Code changes are pretty straightforward, I started up a draft PR here (#8674).

async-nats will also need to be bumped because 0.9 (currently used by Vector) doesn’t support IPv6 addresses.

I haven’t managed a build with my changes working in Fly.io yet. For one, producing a Docker image of Vector on a potato computer is an exercise in futility patience. I’m currently looking at this error: Aug 11 19:56:32.653 ERROR vector::topology: Configuration error. error=Source "fly_logs": cannot parse server info which seems to be coming from deep in the protobuf code of nats.rs, which is kinda scary.

Anyway, I’ll keep pluggin’ away at it today and report back if I have anything interesting to share.

1 Like

Okay, reporting back. Looks like the async-nats crate cannot connect to the Fly.io NATS server at fdaa::3.

I couldn’t remember how to do iptables things, so I SSH’d into a Fly.io instance, and from there did a ssh -R 1234:[fdaa::3]:4223 sam@my-dev-machine to access the NATS endpoint from my local machine for testing. I then wrote a simple Rust client that does this:

use color_eyre::Report;

#[tokio::main]
async fn main() -> Result<(), Report> {
    let nc = async_nats::Options::with_user_pass("fly-org", "fly-token").connect("nats://127.0.0.1:1234").await?;

    let sub = nc.subscribe("logs.>").await?;

    while let Some(msg) = sub.next().await {
        println!("{}", String::from_utf8(msg.data)?.to_owned());
    }

    Ok(())
}

This does not work, running it yields the following result:

$ cargo run

Error: cannot parse server info

I can, however, run the following successfully with the Go client:

package main

import (
	"fmt"
	"github.com/nats-io/nats.go"
	"time"
)

func main() {
	nc, err := nats.Connect("nats://fly-org:authToken@127.0.0.1:1234")
	if err != nil {
		panic(err)
	}

	sub, err := nc.SubscribeSync("logs.>")
	if err != nil {
		panic (err)
	}

	for {
		msg, err := sub.NextMsg(time.Minute)
		if err != nil {
			panic (err)
		}

		fmt.Printf("%s\n", string(msg.Data))
	}
}

That successfully yields the log stream in my Fly.io org.
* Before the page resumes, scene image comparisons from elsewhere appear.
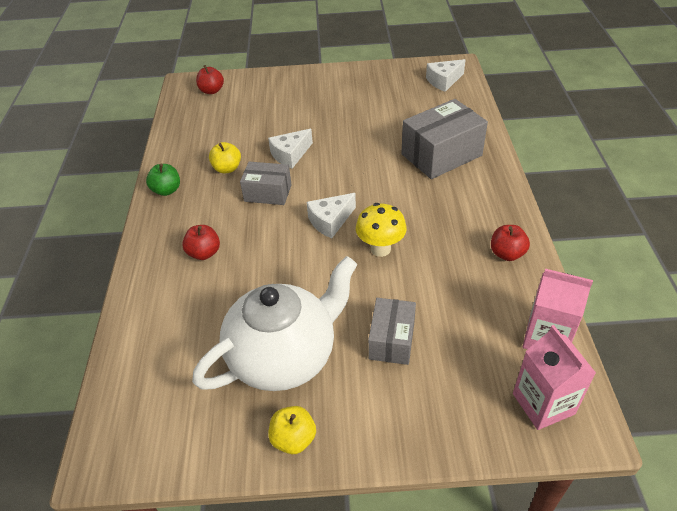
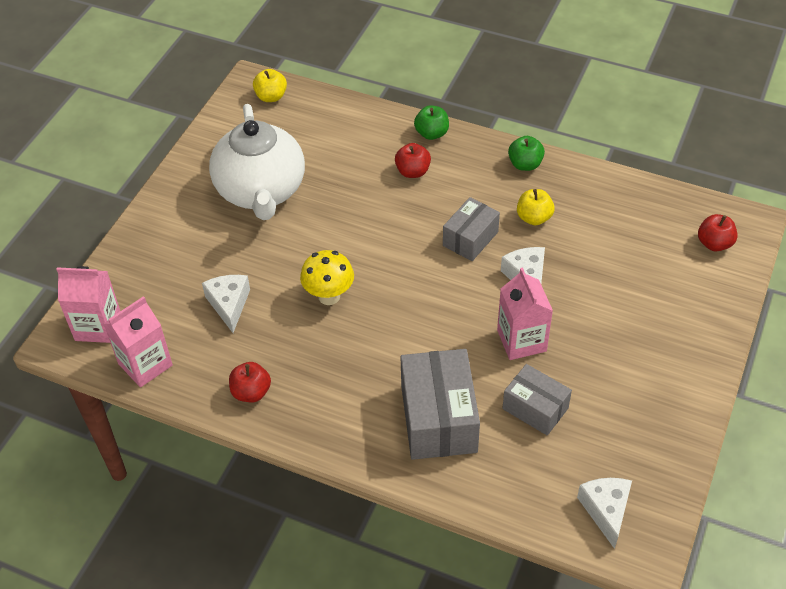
camera: 115 degrees right, 5 degrees up
yellow apple [268,406,316,454] -> yellow apple moved to [253,69,287,102]
white cheese [307,193,356,239] -> white cheese moved to [202,275,250,333]
grey box [368,298,416,365] -> grey box moved to [502,364,572,436]
none -> green apple [414,105,449,140]
none -> pink carton [497,267,553,360]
Here’s the thing, I only just learned that NATS isn’t a terrifying shouted plural of Network Address Translation a couple of days ago. It’s possible my understanding of NATS is so limited that I’m doing something wrong in my Rust client code. Though I did confirm that authentication via with_user_pass in async-nats works via an integration test as part of that PR I previously linked so … :man_shrugging:

From a cursory glance at fly.rs, it looks like it’s expecting to be able to get server info immediately on a new connection. I noticed that if I tried to run something like this with the natscli, I’d see this:

$ nats -s 'nats://127.0.0.1:1234' --user invidious --password $(fly auth token) server info 
nats: error: no results received, ensure the account used has system privileges and appropriate permissions, try --help

And this is despite direct subscription working:

$ nats -s 'nats://127.0.0.1:1234' --user invidious --password $(fly auth token) sub 'logs.>'      
14:06:20 Subscribing on logs.>
[#1] Received on "logs.>"
--SNIP--

/cc @steveberryman

1 Like

We are “proxying” NATS (to prevent users from getting messages not destined for them), so there’s a fair chance some things aren’t implemented exactly to spec :slight_smile:

We can fix this though! I can take a look in a little bit.

Re not being able to access it via fdaa::3, that’s normal since this is the private network. You’ll have to connect via wireguard from your computer (I believe that would work :thinking:). It’s much easier from one of your VMs though!